SELECTED TEXT |
========================================================================

For instance, consider the three codewords below \begin{align} C_{1} = [1\,\,1\,\,1\,\,1\,\,1\,\,1\,\,1\,\,1\,\,1\,\,1], \nonumber \\ C_{2} = [1\,\,0\,\,1\,\,0\,\,1\,\,0\,\,1\,\,0\,\,1\,\,0], \nonumber \\ C_{3} = [0\,\,1\,\,0\,\,1\,\,1\,\,1\,\,0\,\,1\,\,0\,\,0]. \nonumber \end{align} Which one requires the least amount of bits to encode? Try to describe each of them to the person sitting in front of you. Eventually, it is a communication problem. Let's begin with the easiest one, $C_{1}$. You could immediately say "Ten consecutive 1's". That's done. Now try for $C_{2}$. "1 and 0, repeated five times". This is also out of the way, but the number of words you used to describe it was higher than the previous one. Now let's try $C_{3}$. "0 and 1, repeated two times, then two 1's and a 0, then a 1 and two more 0's". Not a short description, right?

So what is key difference between these codewords that caused you to describe them in different number of words? You used the leverage of repetition. You've counted the patterns, and you've just transmitted the information of a single pattern plus the information of how much it's been repeated in the codeword. And in the case of $C_{3}$, when you couldn't describe the codeword in terms of a repetitive pattern, you just described the whole codeword itself, which costs you additional number of words.

This is the point where most people get confused and associate entropy with disorder, which is totally a fallacy. When we don't see patterns, i.e., order, we feel like there is more uncertainty in what we're looking at. But here comes the trick. Think about how you described $C_{3}$. You knew it in the first place, right? Just because you can't describe it in terms of patterns doesn't mean that you haven't described it at all. Yes, probably it will take more bits to encode it after a proper compression, but still, it's the 8:00 am news for you.

So we need to go way back to what uncertainty means. What if I told you that I have a codeword containing 10 bits, half of it is 1 and the other half is 0? Now we have an unknown about the codeword. We don't know the exact locations of the 0's and 1's. We don't know whether the codeword is $C_{2}$ or $C_{3}$. They both contain five 1's and five 0's, but their locations are uncertain under the limited information provided to us. What we only know is the probability of seeing a 1 in a given bit, i.e., $p_{1}$, which is, in this case, is equal to 0.5.

========================================================================

PROBLEMS |
(1) The passage on codewords and entropy suggests a spoken description for each of its three codewords. Quote all three descriptions and name the codeword each one describes.
(2) Continue the passage on codewords and entropy, starting after its final sentence.

DATA PROVIDED |
========================================================================

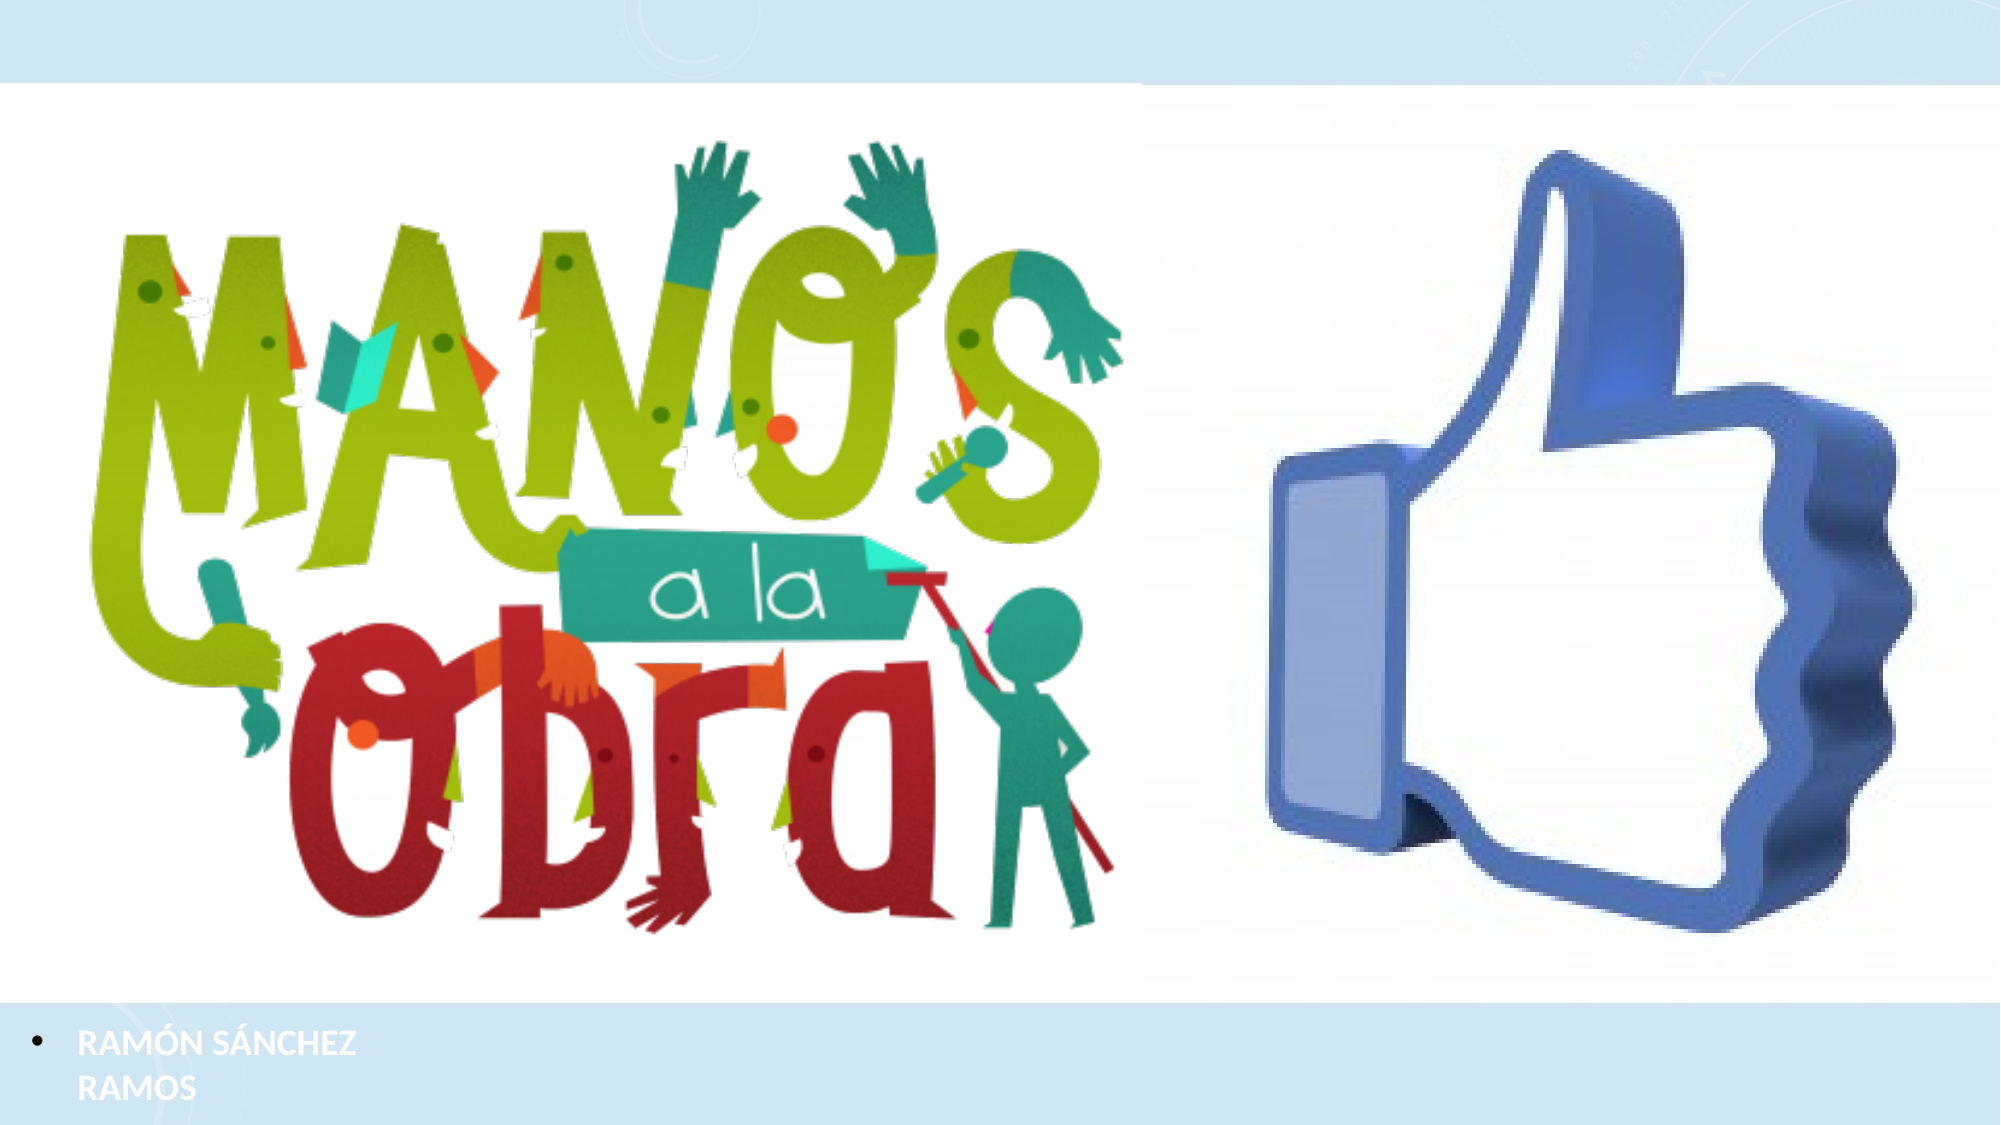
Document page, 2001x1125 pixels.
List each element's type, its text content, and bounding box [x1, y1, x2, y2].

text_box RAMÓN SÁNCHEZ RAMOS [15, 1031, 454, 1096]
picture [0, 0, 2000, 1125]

========================================================================

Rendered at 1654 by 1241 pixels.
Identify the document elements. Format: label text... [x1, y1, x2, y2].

========================================================================

ANSWERS |
(1)
- C₁: "Ten consecutive 1's"
- C₂: "1 and 0, repeated five times"
- C₃: "0 and 1, repeated two times, then two 1's and a 0, then a 1 and two more 0's"

(2)
Now apply this line of though to the codeword $C_{1}$. Would it be hard for you to guess if I told you that I have a codeword containing 10 bits, and all of them are 1? It's not hard to find, since there is only one possible combination when $p_{1}=1$. Now we are getting somewhere. In order to define a measure of uncertainty, you need to define a system (a codeword of length 10, with five 1's and five 0's), and have an unknown about it (locations of the 1's and 0's). Amount of uncertainty rises from how many different realizations you can generate without violating the properties of your system (How many codewords you can generate of length 10, containing five 1's and five 0's?), not the individual disorder related to each realization. It's kind of a measure of freedom of action under certain pre-defined conditions.

Then what determines the number of possible realizations? Obviously, the number of values that your unknown parameter can take. Mathematically speaking, as the probability distribution of your unknown parameter gets wider, the amount of uncertainty gets larger.

Now, let's link this idea to thermodynamics.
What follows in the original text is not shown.